Needless to say, I am terrified of falling. So I usually wear flats. But I can be swayed. Take the party I went to a few years back. The theme was a summer picnic, French bistro style. I decided to dress in my version of casual French – black Capri pants, a long-sleeved fitted dark purple T-shirt and black flats. Should have taken a selfie!

My 20-something daughter was living with us at the time and I was in the habit of running outfits by her before leaving the house. Each time, I knew I risked humiliation, but she has given me invaluable advice and claims to have saved me many times from public humiliation on a much grander scale. She nodded slowly as she sized up my outfit and then stopped cold when she hit my shoes. “Not flats, Mom, you should wear heels.”

I told her I don’t wear heels anymore. Flats are safer. She said, “Mom, you were walking barefoot on the beach and wearing sneakers on the stairs. It’s not the shoes you should be worrying about. Try these on.”

She handed me her pair of canvas heels from L.L. Bean, which looked great with the outfit and were a perfect fit.

I wasn’t convinced – felt shaky and unsure – but I practiced walking in them. Down the stairs I went (NOT headfirst!) slowly and carefully. I asked my husband if he thought I should wear the heels. He didn’t say yes or no – such a diplomat.

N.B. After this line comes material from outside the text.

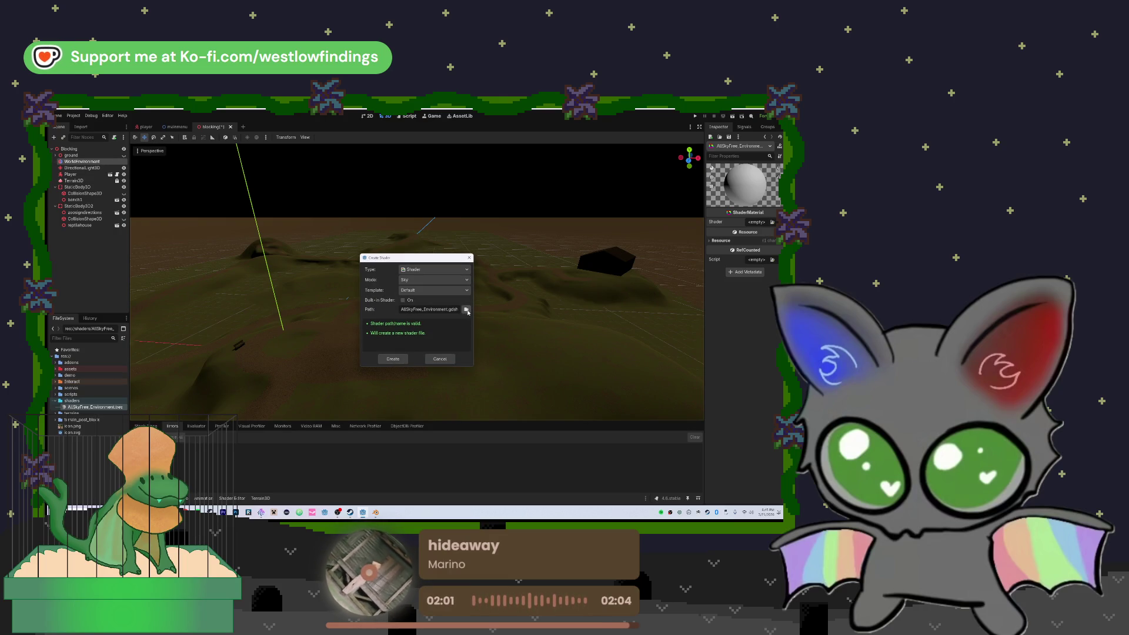
left_click(467, 309)
left_click(327, 250)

Instead, he suggested I bring the flats just in case. I stuffed them into my purse and strutted out the front door. In a good way. Not pompously, but proudly. I paid attention to how I walked, which actually improved my posture. I felt stronger, straighter, younger. OK, yes, I admit it, I felt younger.

On the way to the party, I found myself reminiscing about high heels I had loved. There was the pair of rust-colored high-heeled ankle boots I bought in the 1980s. I saw them and just had to have them. The word impractical never even entered my mind. All I saw was “hot!” Then there was the pair of red stilettos that matched my fabulous red dress with the cap sleeves and wide belt. When I wore that dress and those shoes, I thought I owned the universe. And I remember sprinting across a field in my black patent-leather, sling-back pumps with a microphone in my outstretched hand trying to catch someone I wanted to interview. Never occurred to me to take off the heels. I still have them, only these days it never occurs to me to put them on. But on this particular night, I threw all caution to the wind and went to a party wearing high heels and didn’t even trip.

Good food, good wine, good people, and a good time for both my husband and me. When we walked back to our car, I was grateful that it was just around the corner and that the crosswalk was paved with bricks instead of cobblestones. I slid into the passenger seat and, because the shoes were feeling tight by then, took them off and propped my feet up on the dashboard. We cranked up the radio and all the way home my feet and I danced with joy.

The next time I saw my friend, I told her that I had dared to wear high heels again and survived. No scolding, just a hug and off we trotted off in our flats to enjoy a good meal, a tall glass of wine and a sinful dessert. Now that’s what I call dangerous!